## Job item
Look through the data below and extract, unchanged, the lines from the one that contains "Iowa St.: 31 -> 33" to the one that contains "Oregon St.: 31 -> 33", both included.

Data supplied section start

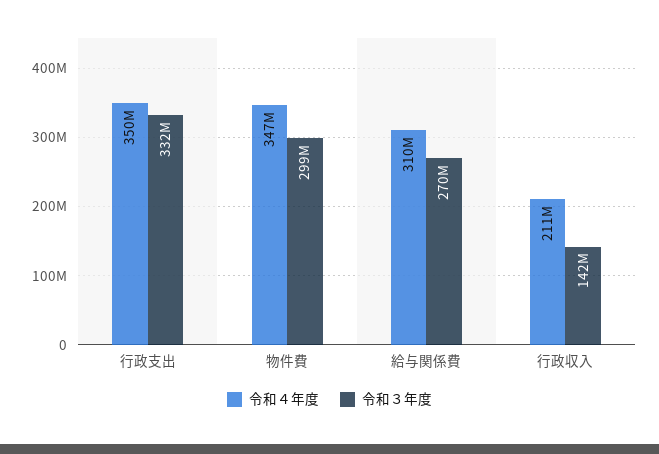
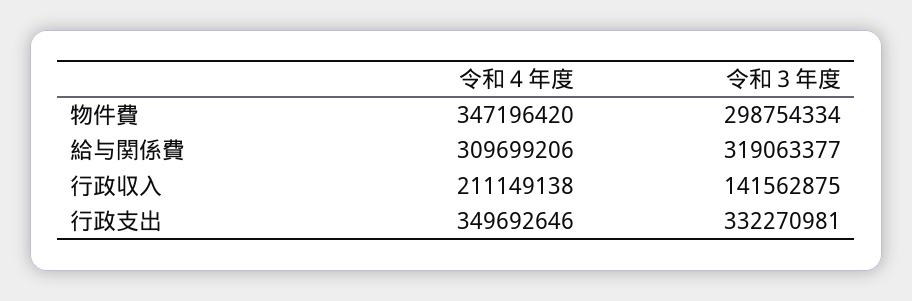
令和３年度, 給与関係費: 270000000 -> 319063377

Data supplied section end
Data supplied section start

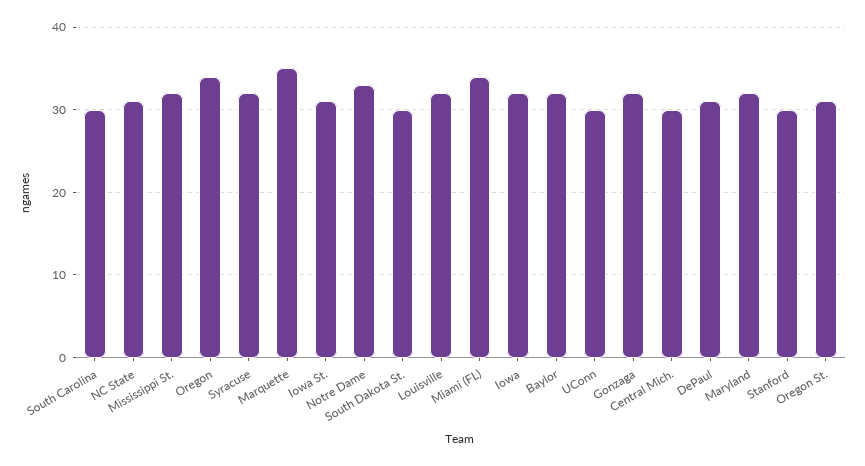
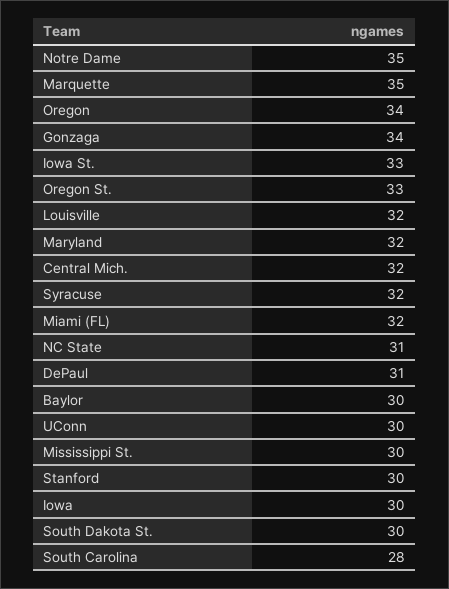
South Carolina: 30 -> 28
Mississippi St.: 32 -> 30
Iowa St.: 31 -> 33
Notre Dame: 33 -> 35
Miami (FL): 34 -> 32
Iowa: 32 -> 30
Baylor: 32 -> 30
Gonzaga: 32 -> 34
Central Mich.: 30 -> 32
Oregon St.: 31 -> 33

Data supplied section end

## Exercise response
Iowa St.: 31 -> 33
Notre Dame: 33 -> 35
Miami (FL): 34 -> 32
Iowa: 32 -> 30
Baylor: 32 -> 30
Gonzaga: 32 -> 34
Central Mich.: 30 -> 32
Oregon St.: 31 -> 33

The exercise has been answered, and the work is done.